= Halyna Kolotnytska =

Libyan-Ukrainian nurse

Halyna Kolotnytska (Галина Колотницька, née Galyna Koschiy, also spelled Galina Kolotnitskaya after the Russian form of her name (Галина Колотницкая); b.2 January 1976) is a Libyan-Ukrainian nurse and a former member of her country's Antarctic research mission. She is mostly known for her close association with former Libyan leader Muammar Gaddafi.

==Early life==
Kolotnytska was born on 2 January 1976 in Brovary, in the Ukrainian SSR of the Soviet Union (in present-day Ukraine). She graduated from an unspecified nursing college in Kyiv. Kolotnytska's husband, an electrician at a local factory, died in 1992, after which Kolotnytska moved from her local nursing job to work as a cook at Ukraine's Antarctic research station. There she was described as "harshly enforcing hygiene rules".

==Career==
Kolotnytska moved to Libya in 2001, with the help of a medical agency acquired abroad, where she first worked at a hospital and then went on to serve Gaddafi. At the time, Libya was a popular destination for Ukrainian doctors because the pay was higher than in Ukraine. According to various estimates, there were about 500 Ukrainian doctors and nurses in Libya in early 2011. It is reported that Gaddafi employed four nurses from Ukraine.

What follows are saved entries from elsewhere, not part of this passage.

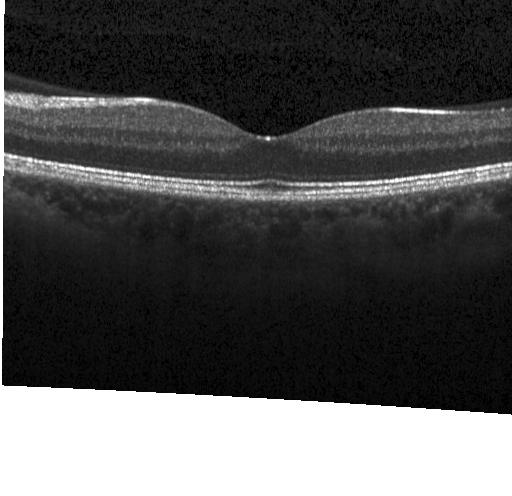

This B-scan demonstrates neither choroidal neovascularization, diabetic macular edema, nor drusen.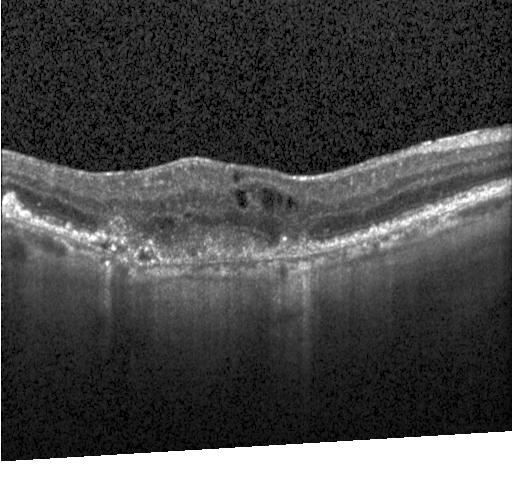 Diagnosis: CNV.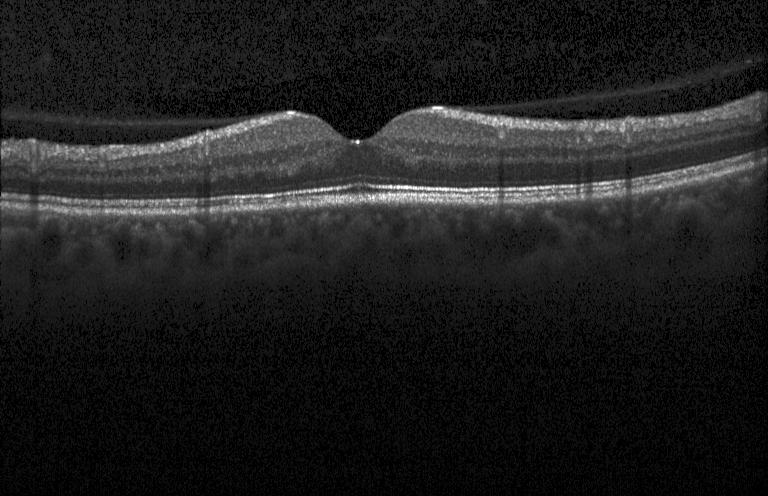

OCT B-scan showing no evidence of CNV, DME, or drusen.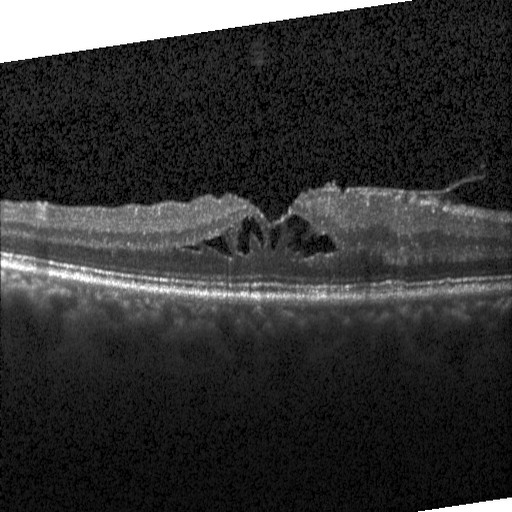 OCT finding: DME.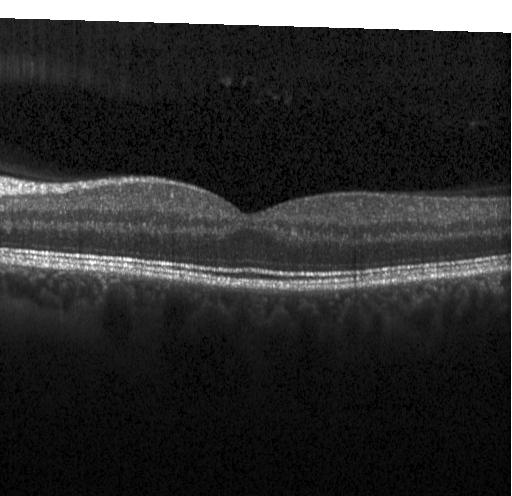
Through the macula. Spectral-domain OCT. Heidelberg Spectralis. Optical coherence tomography B-scan
Diagnosis: no choroidal neovascularization, diabetic macular edema, or drusen.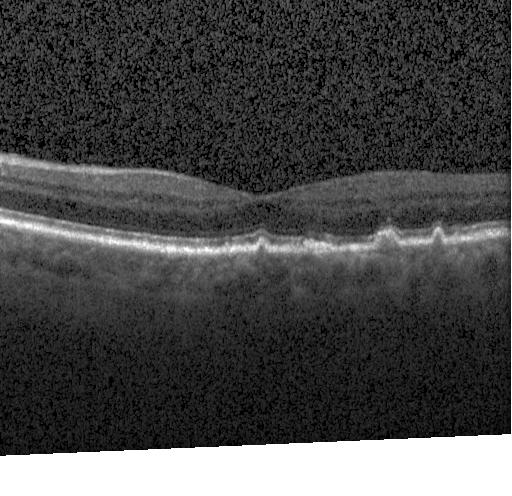

Macular scan; acquired on a Heidelberg Spectralis; SD-OCT; OCT B-scan
Finding: sub-RPE drusenoid deposits.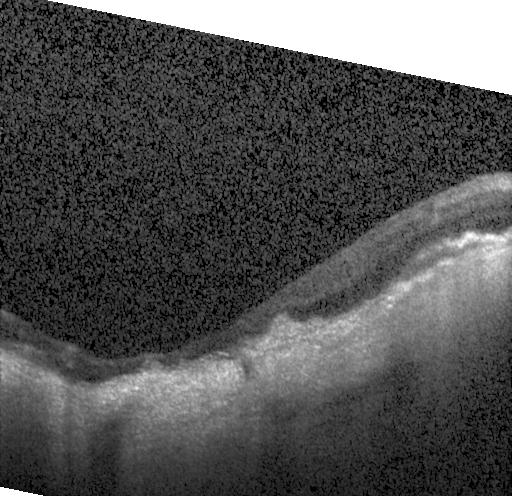

Macular scan; spectral-domain OCT; optical coherence tomography B-scan; Heidelberg Spectralis OCT system — Assessment: a choroidal neovascular membrane.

Kolotnytska left Libya in the midst of the Libyan Civil War; evacuated by the Ukrainian ministry of defence she arrived in Kyiv (the capital of Ukraine) on 27 February 2011.

Kolotnytska applied for political asylum in Norway early May 2011. Norwegian authorities swiftly refused to grant asylum to her.

==United States diplomatic cables leak==
Kolotnytska was described by Gene Cretz, the U.S. ambassador to Libya, as the "voluptuous blonde" without whom Muammar Gaddafi, leader of Libya, never traveled. The characterization surfaced after the secret diplomatic cable sent by Cretz was published as a part of the United States diplomatic cables leak. The cable was sent from the United States embassy in Tripoli on 29 September 2009. It was also revealed that the Libyan government sent a private jet to ferry her from Libya to Portugal, to meet Gaddafi during his rest-stop. Kolotnytska alone is said to have "known Gaddafi's routine". Kolotnytska's daughter Tatyana and her mother Iryna have denied that Kolotnytska was Gaddafi's mistress.